CFS alleges Chicago officials illegally raided a group facility on May 30 after the group offered a safe space to young city residents who had been protesting the police killings of George Floyd and other black Americans. The suit claims the city and its employees violated the First and Fourth Amendments of the U.S. Constitution and Illinois state law, including state civil rights laws.

As the suit details, many protesters were caught off guard by a curfew the suit contends wasn't even announced until anywhere from minutes before, to minutes after, it was set to take effect. Chicago government's failure to notify protesters was exacerbated when the city also halted public transportation and ordered bridges downtown to be raised. Those actions by the city trapped many protesters downtown, both mandating they go home and leaving them without any legal or practical means to do so.

Left without other options, some protesters trapped by the city's furtive curfew and closures sought refuge at CFS after several tweets invited them to do so.

"Two aldermen and other frontline organizers tweeted to let protesters know to head to the Freedom School if they needed free food, or just to charge their phones and drink some water," Block Club Chicago reported. "The school was also organizing rides home for protesters stranded due to the curfew and [transit] stoppage."

Police came, too, accompanying city regulators, the suit details. Once there, they "demanded entry" to the CFS facilities. Rebuffed, the suit alleges, they "conducted an illegal raid." Inside, they claimed they saw CFS "serving large quantities of food without a proper retail food establishment license."

CFS counters that it bought commercially made pizzas and snacks (including bottled water and Clif bars) for the protestors.

"[CFS] provided hungry young people with take-out pizza, granola bars, and bottled water," says attorney Joey L. Mogul of the People's Law Office in Chicago, which is representing CFS in its suit against the city, in an email to me this week. "Practically every youth organization in the City of Chicago provides young people the same types of food as part of their programming and practice."

Indeed, CFS appears to be no more an unlicensed foodservice establishment than is a church that offers communion wafers to congregants, an office that buys lunch for employees and guests, a soccer team that provides orange slices to players, or a nonprofit that offers thousands of free meals to Chicago police officers.

- **Problems**:
- A) Please repeat the herbarium entries word for word, covering the stretch from the very first line through the line containing "scientific name: Quercus laurina", with both ends included.
- B) Pick up the account of the city's raid on the Chicago Freedom School after its final sentence and keep writing it.

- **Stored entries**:
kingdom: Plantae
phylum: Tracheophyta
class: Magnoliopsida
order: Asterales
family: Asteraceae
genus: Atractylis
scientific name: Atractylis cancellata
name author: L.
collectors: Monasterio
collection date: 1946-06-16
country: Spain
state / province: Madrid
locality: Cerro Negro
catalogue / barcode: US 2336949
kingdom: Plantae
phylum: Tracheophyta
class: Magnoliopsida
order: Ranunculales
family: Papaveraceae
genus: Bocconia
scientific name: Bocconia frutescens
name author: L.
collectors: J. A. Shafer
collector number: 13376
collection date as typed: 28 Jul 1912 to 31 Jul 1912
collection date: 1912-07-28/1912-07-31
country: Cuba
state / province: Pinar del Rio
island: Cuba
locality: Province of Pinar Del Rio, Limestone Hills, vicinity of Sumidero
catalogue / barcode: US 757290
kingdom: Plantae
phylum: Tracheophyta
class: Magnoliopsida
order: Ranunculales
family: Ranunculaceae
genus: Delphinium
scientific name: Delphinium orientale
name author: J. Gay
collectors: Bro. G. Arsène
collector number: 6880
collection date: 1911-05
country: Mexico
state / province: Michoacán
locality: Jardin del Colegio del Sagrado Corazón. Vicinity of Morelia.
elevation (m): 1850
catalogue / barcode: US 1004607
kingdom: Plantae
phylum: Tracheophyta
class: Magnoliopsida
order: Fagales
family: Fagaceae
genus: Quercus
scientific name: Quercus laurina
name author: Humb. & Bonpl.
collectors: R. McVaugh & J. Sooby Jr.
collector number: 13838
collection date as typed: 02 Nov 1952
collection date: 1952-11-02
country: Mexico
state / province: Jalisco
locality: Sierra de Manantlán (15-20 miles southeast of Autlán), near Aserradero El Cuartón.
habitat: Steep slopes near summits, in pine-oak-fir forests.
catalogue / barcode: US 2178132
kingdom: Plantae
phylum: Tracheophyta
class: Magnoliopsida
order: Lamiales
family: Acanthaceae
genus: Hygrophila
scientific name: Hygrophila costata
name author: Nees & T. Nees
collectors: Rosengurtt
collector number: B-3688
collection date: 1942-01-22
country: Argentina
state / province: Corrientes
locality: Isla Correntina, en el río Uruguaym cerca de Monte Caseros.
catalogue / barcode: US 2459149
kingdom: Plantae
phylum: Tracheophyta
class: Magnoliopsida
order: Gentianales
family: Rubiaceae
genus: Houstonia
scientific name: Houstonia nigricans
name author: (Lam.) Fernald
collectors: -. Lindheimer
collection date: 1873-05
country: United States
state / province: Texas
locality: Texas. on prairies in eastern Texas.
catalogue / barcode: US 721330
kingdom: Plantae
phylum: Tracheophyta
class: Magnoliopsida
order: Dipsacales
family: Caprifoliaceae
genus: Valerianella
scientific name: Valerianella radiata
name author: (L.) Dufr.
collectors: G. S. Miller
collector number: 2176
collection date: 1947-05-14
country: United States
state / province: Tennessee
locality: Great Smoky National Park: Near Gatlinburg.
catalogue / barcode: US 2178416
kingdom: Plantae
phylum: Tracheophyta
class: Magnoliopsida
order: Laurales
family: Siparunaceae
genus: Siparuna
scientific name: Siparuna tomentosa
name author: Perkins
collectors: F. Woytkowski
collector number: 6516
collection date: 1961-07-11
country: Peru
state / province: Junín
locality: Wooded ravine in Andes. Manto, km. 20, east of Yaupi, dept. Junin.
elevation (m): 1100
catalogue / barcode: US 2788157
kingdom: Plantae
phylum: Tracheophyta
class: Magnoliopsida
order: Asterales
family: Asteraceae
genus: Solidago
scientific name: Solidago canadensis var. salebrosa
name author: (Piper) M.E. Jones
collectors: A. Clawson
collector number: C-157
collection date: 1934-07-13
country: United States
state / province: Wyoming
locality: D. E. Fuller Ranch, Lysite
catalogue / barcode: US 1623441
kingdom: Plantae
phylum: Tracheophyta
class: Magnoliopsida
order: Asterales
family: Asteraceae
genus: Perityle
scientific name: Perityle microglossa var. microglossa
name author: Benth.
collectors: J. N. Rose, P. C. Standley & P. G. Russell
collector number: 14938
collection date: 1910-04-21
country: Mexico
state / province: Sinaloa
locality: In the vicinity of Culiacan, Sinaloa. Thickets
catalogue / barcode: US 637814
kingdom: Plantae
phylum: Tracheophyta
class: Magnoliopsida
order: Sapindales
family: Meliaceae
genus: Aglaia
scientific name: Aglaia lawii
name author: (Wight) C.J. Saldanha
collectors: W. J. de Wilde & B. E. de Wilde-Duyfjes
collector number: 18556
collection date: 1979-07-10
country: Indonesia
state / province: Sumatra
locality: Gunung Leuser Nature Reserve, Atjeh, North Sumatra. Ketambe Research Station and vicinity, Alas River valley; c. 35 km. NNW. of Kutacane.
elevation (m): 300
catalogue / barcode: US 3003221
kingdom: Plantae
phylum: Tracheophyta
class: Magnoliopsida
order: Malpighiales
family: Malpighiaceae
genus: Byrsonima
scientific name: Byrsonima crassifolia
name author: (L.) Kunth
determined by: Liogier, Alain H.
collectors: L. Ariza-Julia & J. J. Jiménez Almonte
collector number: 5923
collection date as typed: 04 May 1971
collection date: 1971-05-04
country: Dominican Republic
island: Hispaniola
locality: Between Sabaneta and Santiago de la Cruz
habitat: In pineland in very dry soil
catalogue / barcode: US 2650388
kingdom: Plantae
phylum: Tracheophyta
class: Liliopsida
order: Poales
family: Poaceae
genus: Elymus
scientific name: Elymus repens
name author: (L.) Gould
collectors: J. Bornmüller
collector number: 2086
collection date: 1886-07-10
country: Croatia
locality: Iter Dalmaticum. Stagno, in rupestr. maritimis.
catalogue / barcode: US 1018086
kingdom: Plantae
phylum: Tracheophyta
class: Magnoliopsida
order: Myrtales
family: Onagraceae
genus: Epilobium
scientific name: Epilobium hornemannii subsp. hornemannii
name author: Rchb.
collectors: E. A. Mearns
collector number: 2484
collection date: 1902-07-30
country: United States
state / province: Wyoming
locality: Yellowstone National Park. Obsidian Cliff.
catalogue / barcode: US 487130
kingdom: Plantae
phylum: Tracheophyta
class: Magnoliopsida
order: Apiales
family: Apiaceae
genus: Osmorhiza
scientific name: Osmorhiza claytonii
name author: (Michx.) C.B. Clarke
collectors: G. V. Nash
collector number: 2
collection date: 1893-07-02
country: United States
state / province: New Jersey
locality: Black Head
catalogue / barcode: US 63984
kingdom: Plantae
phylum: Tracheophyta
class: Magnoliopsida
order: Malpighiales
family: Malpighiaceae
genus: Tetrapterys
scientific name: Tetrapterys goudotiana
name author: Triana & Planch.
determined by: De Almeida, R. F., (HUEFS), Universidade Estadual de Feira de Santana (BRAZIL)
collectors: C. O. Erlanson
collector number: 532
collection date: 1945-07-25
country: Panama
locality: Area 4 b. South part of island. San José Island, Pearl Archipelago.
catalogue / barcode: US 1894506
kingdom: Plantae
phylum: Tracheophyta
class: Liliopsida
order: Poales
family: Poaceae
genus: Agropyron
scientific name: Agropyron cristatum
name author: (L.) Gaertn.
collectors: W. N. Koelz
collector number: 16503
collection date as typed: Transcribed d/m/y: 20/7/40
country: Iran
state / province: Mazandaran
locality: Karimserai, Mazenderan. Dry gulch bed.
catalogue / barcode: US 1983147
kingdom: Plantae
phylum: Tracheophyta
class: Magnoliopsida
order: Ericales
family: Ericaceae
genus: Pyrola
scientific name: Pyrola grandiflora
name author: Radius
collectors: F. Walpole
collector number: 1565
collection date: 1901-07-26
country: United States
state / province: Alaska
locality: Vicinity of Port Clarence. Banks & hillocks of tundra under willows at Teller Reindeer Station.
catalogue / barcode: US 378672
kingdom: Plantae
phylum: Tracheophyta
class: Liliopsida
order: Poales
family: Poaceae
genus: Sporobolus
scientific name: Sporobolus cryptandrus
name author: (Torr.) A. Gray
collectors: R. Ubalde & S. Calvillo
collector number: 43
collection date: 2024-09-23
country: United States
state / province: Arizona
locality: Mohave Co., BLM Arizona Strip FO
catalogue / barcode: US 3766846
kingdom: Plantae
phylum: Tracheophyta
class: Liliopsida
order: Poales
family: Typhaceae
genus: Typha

- **Responses to the exercise**:
- A)
kingdom: Plantae
phylum: Tracheophyta
class: Magnoliopsida
order: Asterales
family: Asteraceae
genus: Atractylis
scientific name: Atractylis cancellata
name author: L.
collectors: Monasterio
collection date: 1946-06-16
country: Spain
state / province: Madrid
locality: Cerro Negro
catalogue / barcode: US 2336949
kingdom: Plantae
phylum: Tracheophyta
class: Magnoliopsida
order: Ranunculales
family: Papaveraceae
genus: Bocconia
scientific name: Bocconia frutescens
name author: L.
collectors: J. A. Shafer
collector number: 13376
collection date as typed: 28 Jul 1912 to 31 Jul 1912
collection date: 1912-07-28/1912-07-31
country: Cuba
state / province: Pinar del Rio
island: Cuba
locality: Province of Pinar Del Rio, Limestone Hills, vicinity of Sumidero
catalogue / barcode: US 757290
kingdom: Plantae
phylum: Tracheophyta
class: Magnoliopsida
order: Ranunculales
family: Ranunculaceae
genus: Delphinium
scientific name: Delphinium orientale
name author: J. Gay
collectors: Bro. G. Arsène
collector number: 6880
collection date: 1911-05
country: Mexico
state / province: Michoacán
locality: Jardin del Colegio del Sagrado Corazón. Vicinity of Morelia.
elevation (m): 1850
catalogue / barcode: US 1004607
kingdom: Plantae
phylum: Tracheophyta
class: Magnoliopsida
order: Fagales
family: Fagaceae
genus: Quercus
scientific name: Quercus laurina

- B)
So why this raid? Mogul tells me the raid was "retaliation" against CFS by city police and regulators "for supporting the protestors and the demonstration against racist police violence."

I can't imagine the city will win this case. It deserves to lose. And I certainly hope it does.

But I think there's also a much larger point here. Chicago officials appear to view a community nonprofit that serves young black adults as some sort of licensing scofflaw because it bought and gave away free pizzas. Chicago officials also appear to believe that responding to that charitable act necessitated sending armed police officers to the nonprofit's doorstep.

If that's how Chicago officials treat nonprofits that serve vulnerable young members of the black community there, how must they treat black-owned for-profit businesses? 

That's not a Chicago-only problem. Not by a long shot. Consider this black-owned Baltimore business was raided by police so many times its owner sued the police—and won. In a column last month, I discussed the terrible history of armed police actions against unlicensed food vendors in New York City, many of whom are immigrants and people of color.

And if a spurious licensing raid results in a criminal record?

"Laws restricting licensing opportunities for workers with criminal records have a disproportionate impact on Black and Hispanic workers," a 2015 report prepared by the Obama administration noted.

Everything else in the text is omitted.